Personal life
- Born: Benjamin ben Eliakim Goetz
- Died: 1798
- Buried: Liverpool, England

Religious life
- Religion: Judaism

= Benjamin Eliakim Yates =

Benjamin Eliakim Yates (בנימין בן אליקים געץ; died 1798) was rabbi of the Jewish community of Liverpool, England.

==Biography==
Benjamin Eliakim Yates was the older son of Eliakim Goetz of Strelitz, and was likely himself also a native of Strelitz. Upon arriving in England, he became an itinerant seal-engraver, eventually settling in one of the southwestern counties. He afterwards moved to Liverpool, where he became an engraver and working jeweller. In addition to his trade, he took on the role of rabbi of the city's fledgling Jewish congregation, as well as ḥazzan, shoḥet, and mohel. His residence at 109 Frederick Street is believed to have been the first regular synagogue in Liverpool.
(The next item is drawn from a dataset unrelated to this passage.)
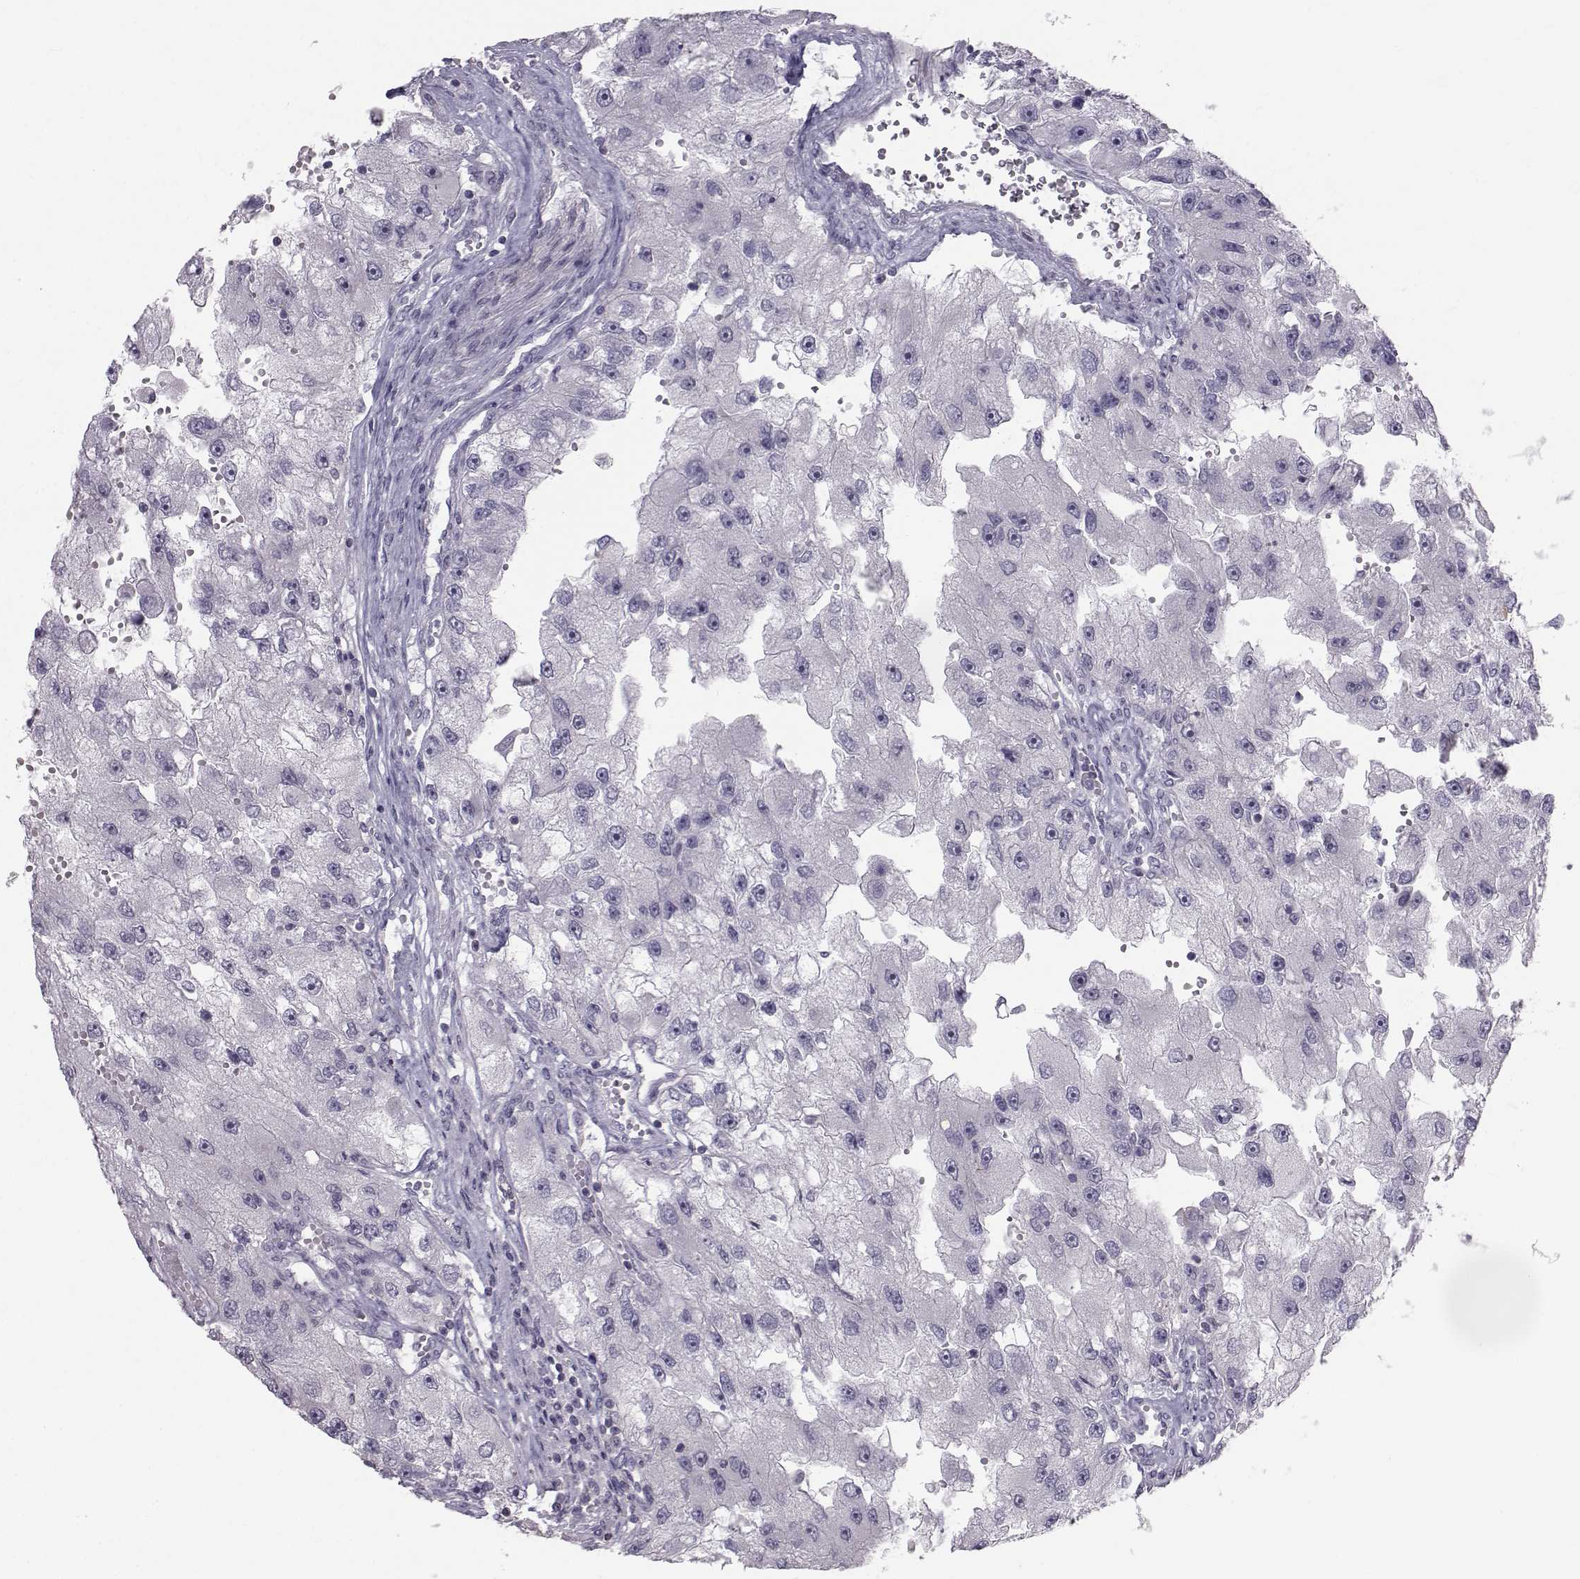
{"staining": {"intensity": "negative", "quantity": "none", "location": "none"}, "tissue": "renal cancer", "cell_type": "Tumor cells", "image_type": "cancer", "snomed": [{"axis": "morphology", "description": "Adenocarcinoma, NOS"}, {"axis": "topography", "description": "Kidney"}], "caption": "Tumor cells show no significant staining in adenocarcinoma (renal).", "gene": "GARIN3", "patient": {"sex": "male", "age": 63}}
Its small garden functioned as a burial ground, with Benjamin Yates being the final individual laid to rest there.

Following his passing, Benjamin's younger brother Samuel relocated to Liverpool, likely assuming responsibility for the engraving and jewellery business that Benjamin had left behind. Samuel Yates and his wife Martha of Shaftesbury were the ancestors of the leading families of the Liverpool Jewish community, whose members included Herbert, Viscount Samuel and Sir Stuart Samuel.